WHAT THE TASK REQUIRES —
From the passage about the Monastery of Mor Gabriel, extract word for word the part that opens with the words containing "The monastery is" and closes with "his ascetic life.".

PASSAGE FOR REVIEW section start

The extant monastery buildings were build in different times to meet the need of the encreasing number of monks. Some of these buildings were build by the donations of the Roman and Byzantine Emperrors like Honorius, Arcadius, Theodosius II and Anastasius. Now the monastery consist of two parts: the lower historic and the upper new annexes added in the last half-century.
- Names of the monastery
- The Main Church
- The Dome of Theodora
- The Church of Virgin Mary
- Beth Qadishe (The Crypt)
- Information for tourists
- Photo gallery
Names of the monastery
This monastery has been known in a different names during the course of its history. It was first known as “Umro d Mor Shmuel w Mor Shemun” (The monastery of St. Samuel and St. Simon) after the names of its two founders. A shortened Syriac version of this name is also used i.e. Dayro d’Umro or Deyrulumur.
The monastery is also referred to as the Monastery of Kartmin after the nearby Assyrian village of Kartmin. However, after early 8th century we see it being called ofter as the Monastery of Mor Gabriel after St. Gabriel (d. 667) who was the bishop of Tur-Abdin and one of the most famous saints of this place for his ascetic life.
The Main Church
According to the founding story of the Monastery of Mor Gabriel, the Sons of Shufnai, Theodore and Theodosius build the Main Church in 512, with the generous donations by Anastasius, the Byzantine Emperor. The mosaics in the ceiling and on the floor of the altar represent but very little of its splended past.
These mosaics in the altar are one of the finest examples of art of Eastern part of the Early Byzantine Empire. The large stone in the northwest of the church, which is dated to 768/769 was brought there from the old kitchen and was used as a dough trough for some time although its original purpose of use is not known. The church was renovated in 1997.
The Dome of Theodora
The octagonal building which is known as the “Dome of Theodora” was sponsored by Theodora, the daughter of Arcadius in the first half of the 5th century. It was used as a dining room for a long time. The height of the dome of this octagonal building, which is build of stone and bricks, is the same as the height of the vault of the main church.
The building next to the “Dome of Theodora” is known as the “Old Kitchen”. The date of the building, which is carefully laid with bricks, goes back to the same period as the “Dome of Theodora”. It was used as a kitchen for a long time.

PASSAGE FOR REVIEW section end
SOURCE DATA section start

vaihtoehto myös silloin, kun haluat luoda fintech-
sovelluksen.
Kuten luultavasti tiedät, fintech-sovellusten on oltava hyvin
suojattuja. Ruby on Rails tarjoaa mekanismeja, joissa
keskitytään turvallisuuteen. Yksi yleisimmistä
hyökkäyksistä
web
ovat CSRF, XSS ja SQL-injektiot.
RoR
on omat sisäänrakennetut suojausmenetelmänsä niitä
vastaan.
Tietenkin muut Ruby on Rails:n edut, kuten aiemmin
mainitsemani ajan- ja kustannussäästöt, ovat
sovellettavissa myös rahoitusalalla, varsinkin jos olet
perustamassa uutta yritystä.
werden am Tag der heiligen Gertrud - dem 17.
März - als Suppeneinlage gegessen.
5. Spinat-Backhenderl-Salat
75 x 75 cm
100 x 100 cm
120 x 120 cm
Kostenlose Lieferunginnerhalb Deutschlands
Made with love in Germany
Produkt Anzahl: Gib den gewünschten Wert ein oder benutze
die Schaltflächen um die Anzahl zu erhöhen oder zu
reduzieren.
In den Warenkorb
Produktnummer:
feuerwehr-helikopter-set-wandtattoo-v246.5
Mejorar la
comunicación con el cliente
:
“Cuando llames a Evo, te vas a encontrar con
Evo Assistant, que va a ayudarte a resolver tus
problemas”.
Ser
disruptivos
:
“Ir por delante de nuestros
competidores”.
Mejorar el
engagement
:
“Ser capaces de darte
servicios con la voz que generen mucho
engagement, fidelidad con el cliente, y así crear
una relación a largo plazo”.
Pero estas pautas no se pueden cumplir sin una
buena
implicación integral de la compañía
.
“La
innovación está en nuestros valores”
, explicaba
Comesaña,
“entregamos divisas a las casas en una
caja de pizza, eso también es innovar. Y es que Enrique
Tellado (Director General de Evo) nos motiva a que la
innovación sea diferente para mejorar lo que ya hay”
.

SOURCE DATA section end

RESPONSE AREA —
The monastery is also referred to as the Monastery of Kartmin after the nearby Assyrian village of Kartmin. However, after early 8th century we see it being called ofter as the Monastery of Mor Gabriel after St. Gabriel (d. 667) who was the bishop of Tur-Abdin and one of the most famous saints of this place for his ascetic life.